Many places throughout the state of Indiana take their names from Native American indigenous languages. This list includes counties, townships and towns.  Some of the names have been 'anglicized', while others have been translated into English or French. The primary Native American languages in Indiana are Miami and Potawatomi; both are dialects of Algonquin. Some places names are derived from other native languages, such as Sauk, Shawnee, and Delaware, although these tribes were not originally found in Indiana.
The name of Indiana means 'land of the Indians' or "Indian Land."

Indigenous Tribes of Indiana
 
Miami
Wea - The Wea were a Miami-Illinois-speaking people.
Piankeshaw - The Piankeshaw, Piankashaw or Pianguichia Peoples are members of the Miami Indians.
Potawatomi - The Potawatomi call themselves Neshnabé.
Kickapoo - The Kickapoo People (Kickapoo: Kiikaapoa or Kiikaapoi) are an Algonquian-speaking people.
Mascouten
Shawnee, post 1794
Delaware, post 1818

Places

A
 Aubbeenaubbee was a leader among the Potawatomi in the Lake Maxinkuckee area. Chief Aubbeenaubbee was born in 1760.

Listing ::
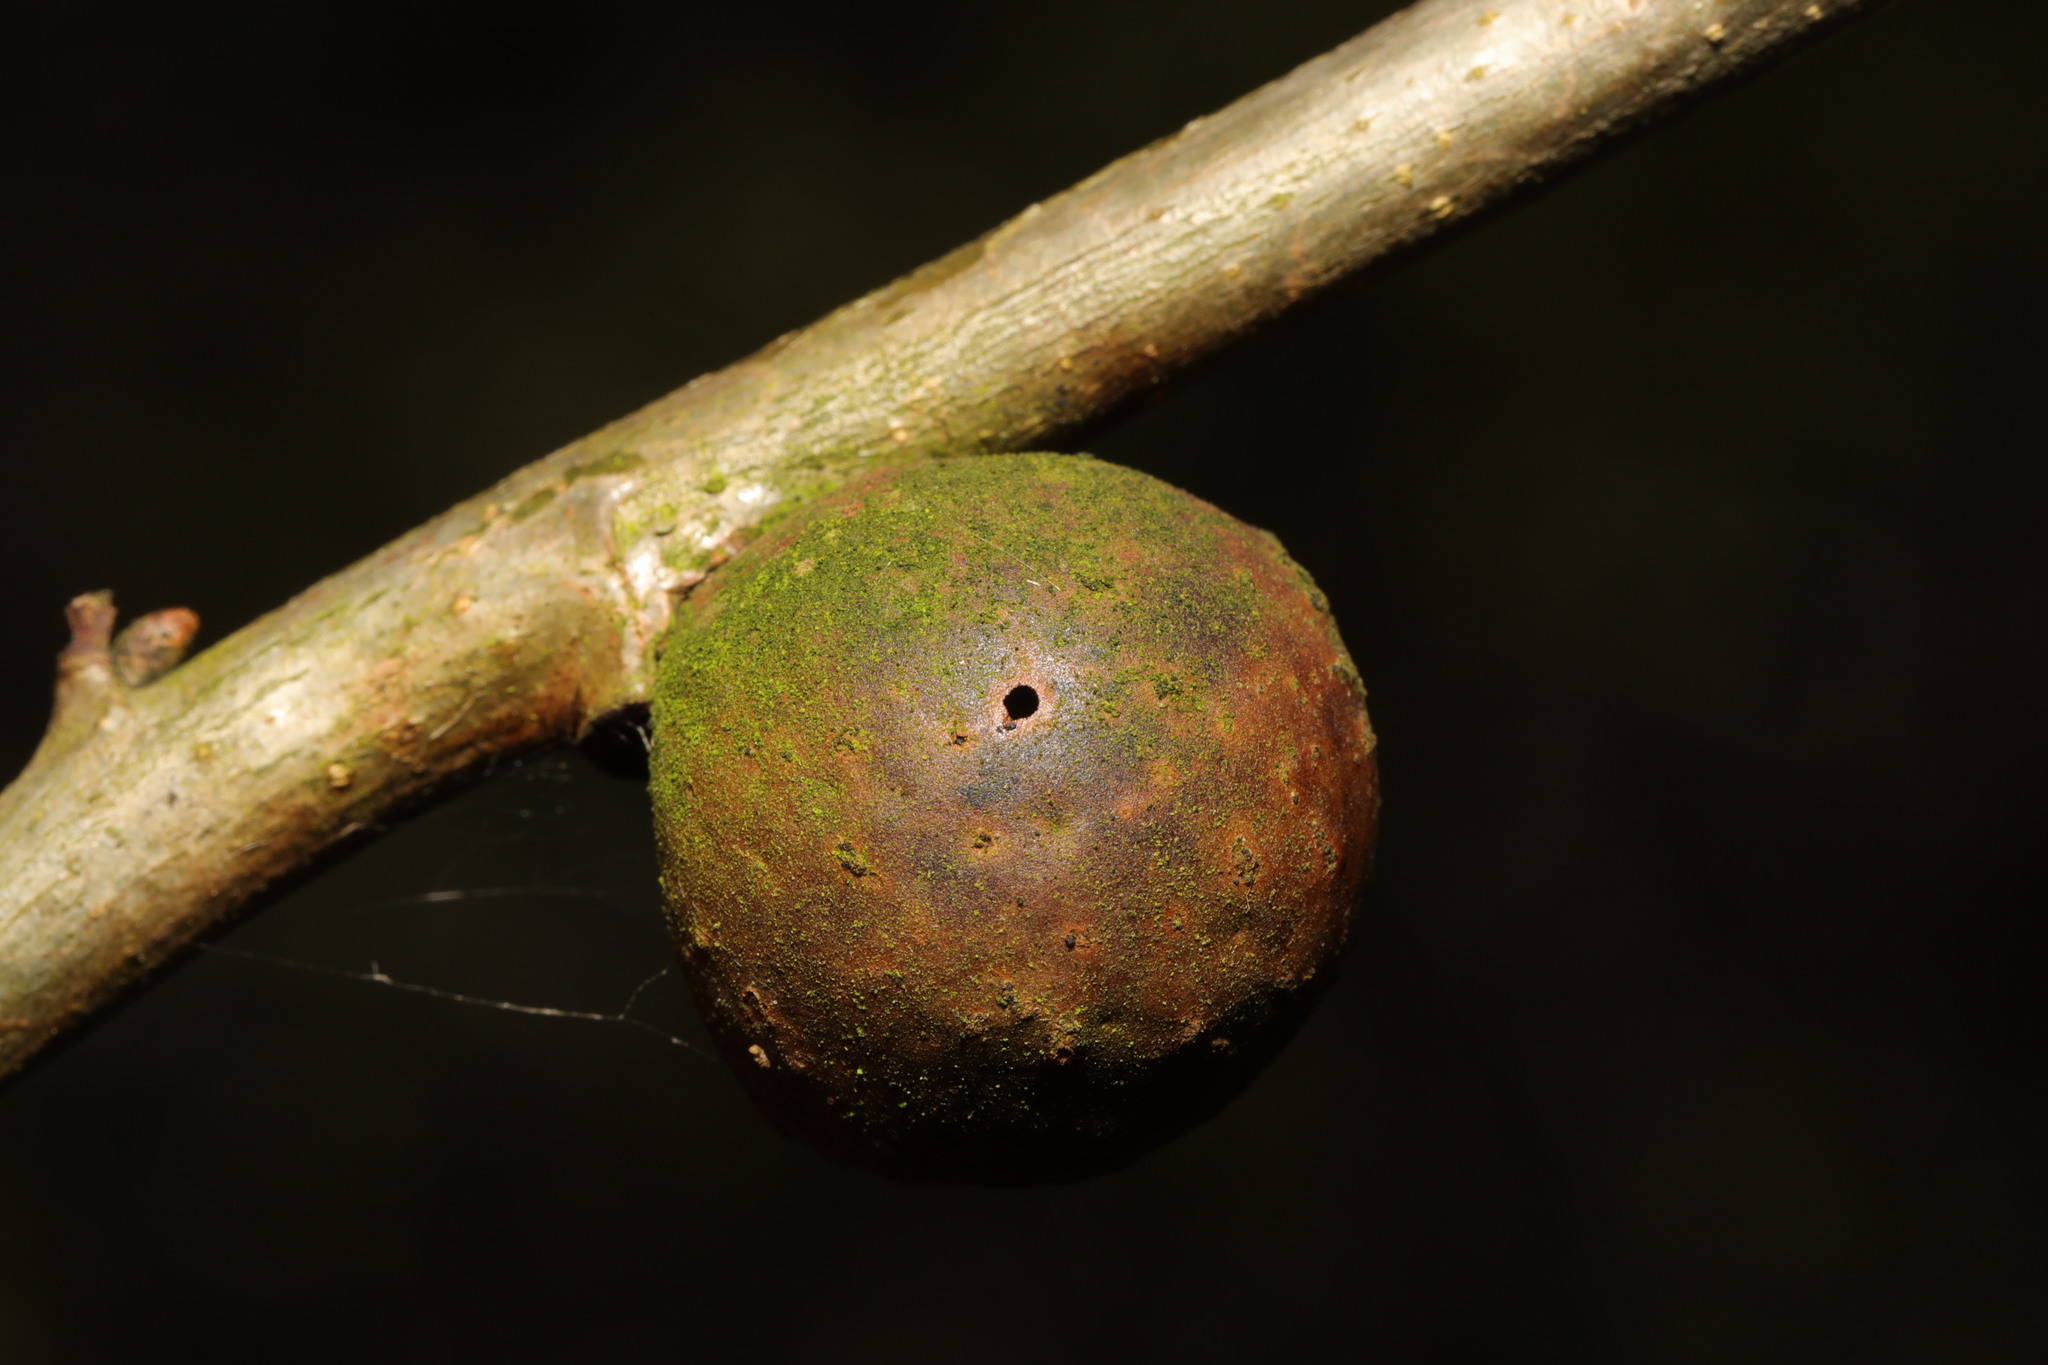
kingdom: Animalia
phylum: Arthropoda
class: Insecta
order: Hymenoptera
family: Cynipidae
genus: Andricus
==
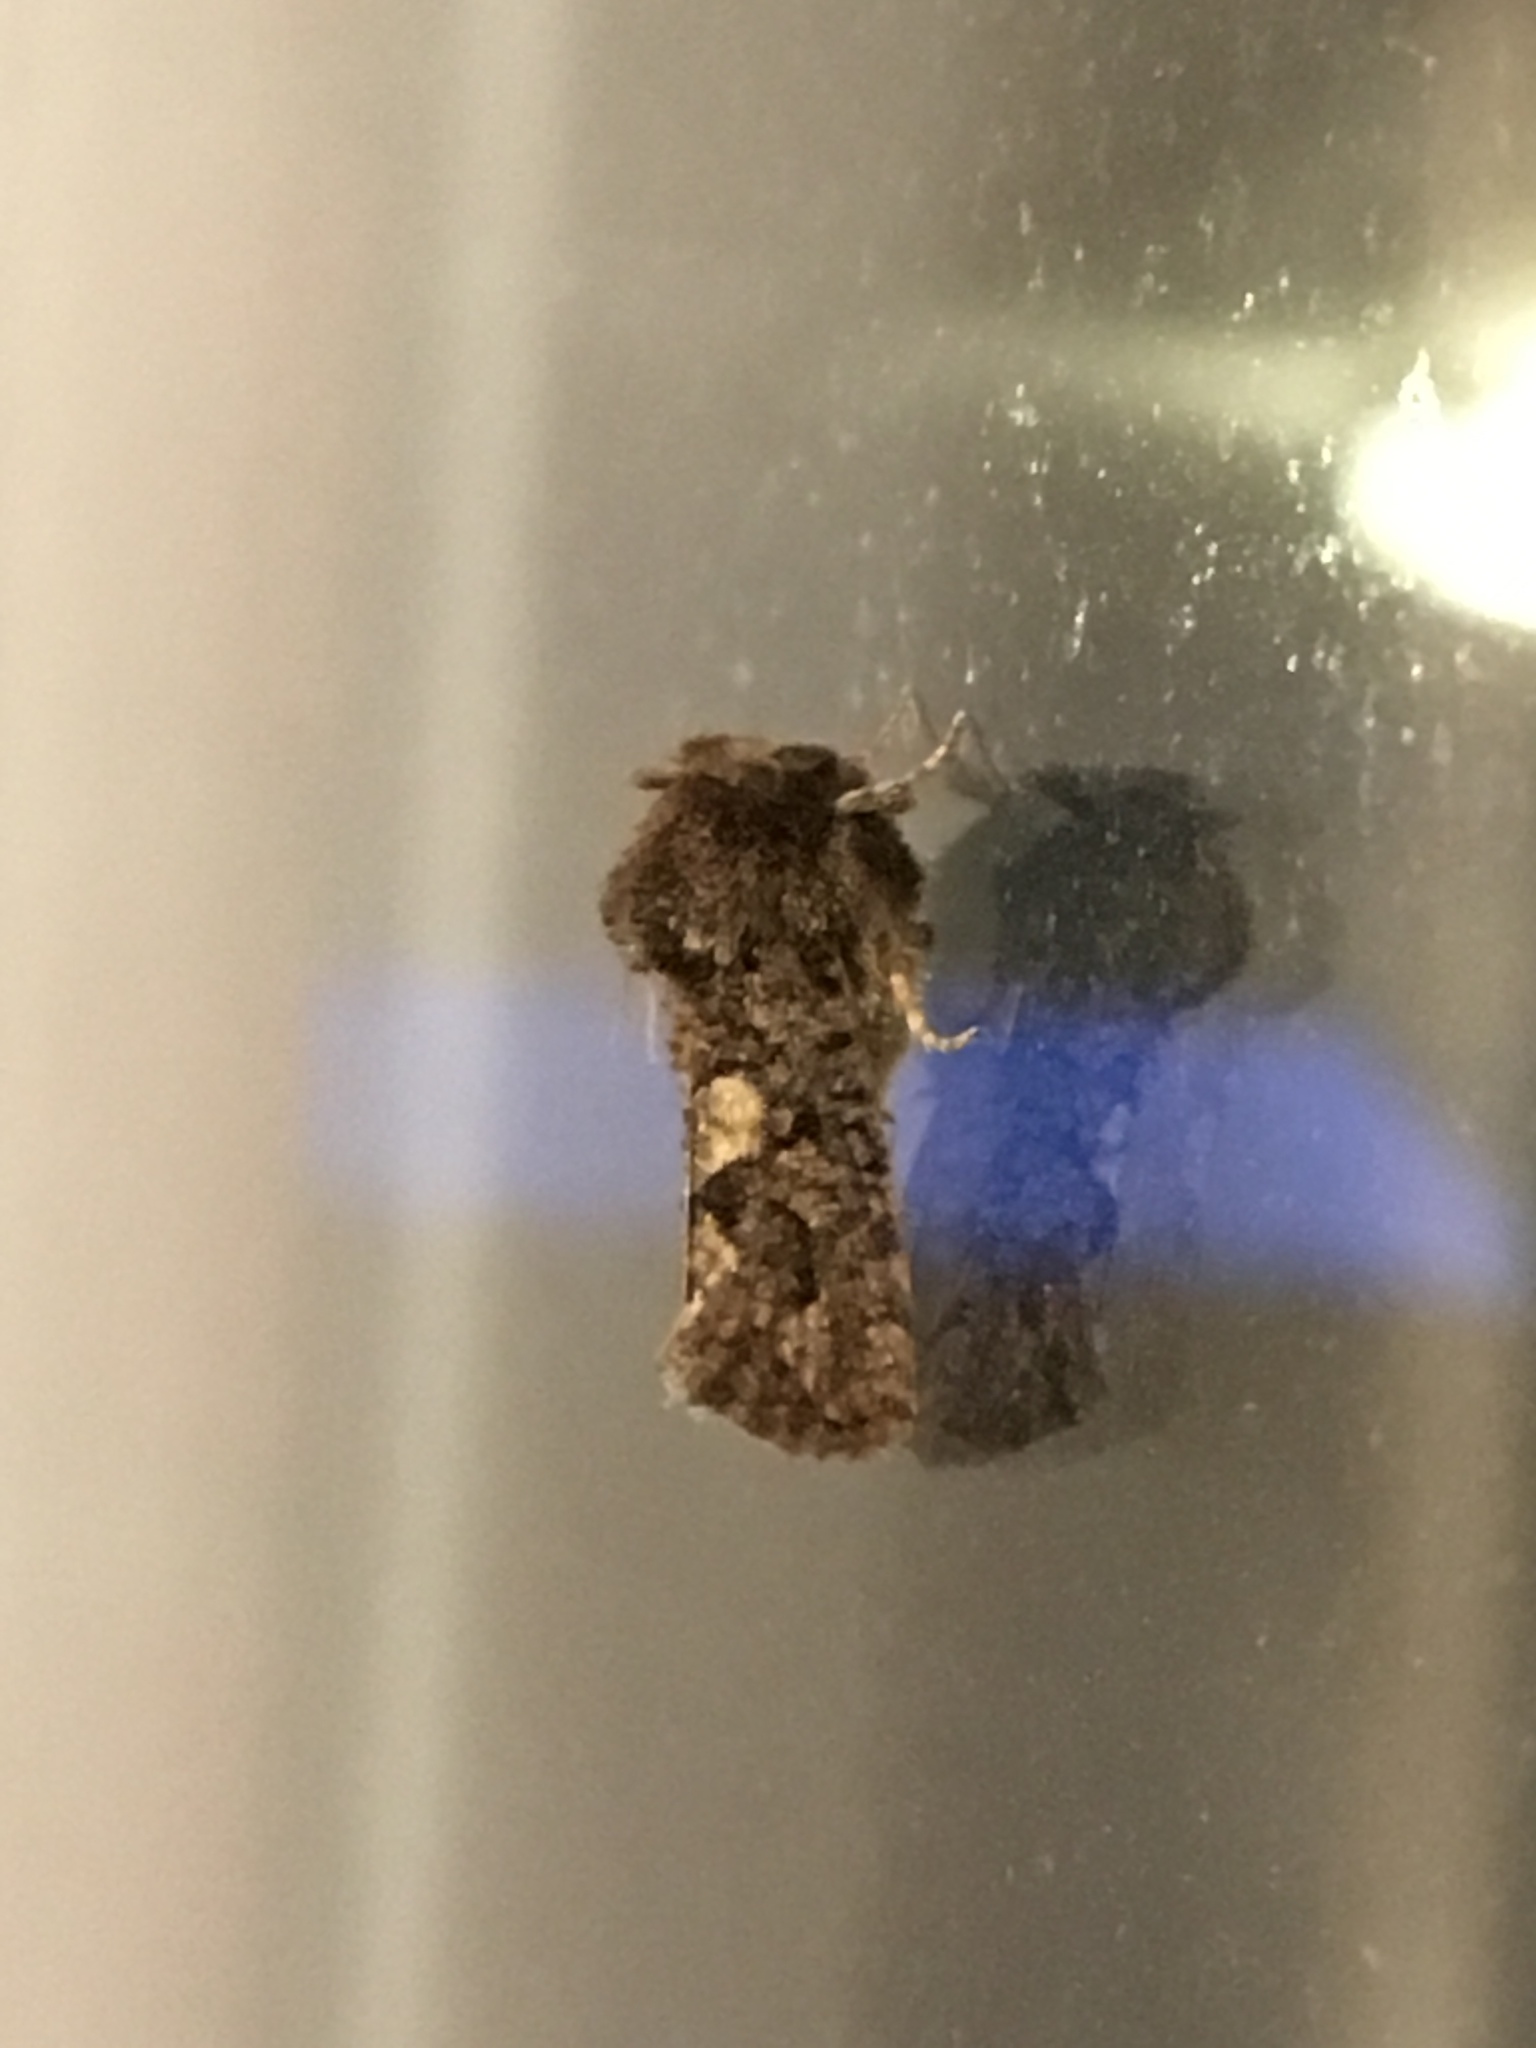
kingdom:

Requests ::
1. Can you edit the Indiana place-names text, starting with "The name of" and going on through "an Algonquian-speaking people.", so that "Neshnabé" is replaced by "Neshnabek"?
2. Could you resume the text on Indiana place names right after its last sentence?

Results for each task ::
1.
The name of Indiana means 'land of the Indians' or "Indian Land."

Indigenous Tribes of Indiana
 
Miami
Wea - The Wea were a Miami-Illinois-speaking people.
Piankeshaw - The Piankeshaw, Piankashaw or Pianguichia Peoples are members of the Miami Indians.
Potawatomi - The Potawatomi call themselves Neshnabek.
Kickapoo - The Kickapoo People (Kickapoo: Kiikaapoa or Kiikaapoi) are an Algonquian-speaking people.

2.
 Aubbeenaubbee Township, Fulton County, Indiana, Potawatomi Indian village known as Aubenaubee in Jackson Township, Elkhart County.
 Aub-ben-naub-Bee Reserve, near Lake Mzinkuckee.

B
 Baugo is an Indian work meaning "devil river".
 Baugo Creek, in Elkhart County.
 Baugo Township, Elkhart County, Indiana

C
 Cayuga, Indiana, located in Vermillion County is named after the Cayuga people of New York.

D
 Delaware – is for the Delaware or Lenape people, who were moved to the area in the 1840s.
 Delaware County, Indiana

E
 Elkhart - The sources are not clear, one claim is the name comes from the Shawnee Indian Chief Elkhart (Mihsheweteha:Elk-heart).
 Elkhart County, Indiana
Elkhart Township, Noble County, Indiana
 Elkhart River is a tributary of the St. Joseph River in Elkhart County, Indiana.
 Eel River is a name for two rivers in Indiana.  One is a tributary of the Wabash River, the other a tributary of the White River.
 Erie Township, Miami County, Indiana is named for the Erie people, native to the Ohio, Pennsylvania and New York area.

H
Huron, Indiana - Named for Huron, Ohio, which comes from the Huron people.

I
 Iroquois - During the Beaver Wars the Iroquois Confederation campaigned in Indiana.
 Iroquois River 
 Iroquois Township, Newton County, Indiana is named for the Iroquois River

K
 Kankakee River - From a Miami-Illinois word teeyaahkiki, meaning: "Open country/exposed land/land in open/land exposed to view", in reference to the area's prior status as a marsh.
Kewanna was named for Kee-Wau-Nay, a Potawatomi chief.
Kokomo - Named for the Miami Ma-Ko-Ko-Mo who was called "Chief Kokomo".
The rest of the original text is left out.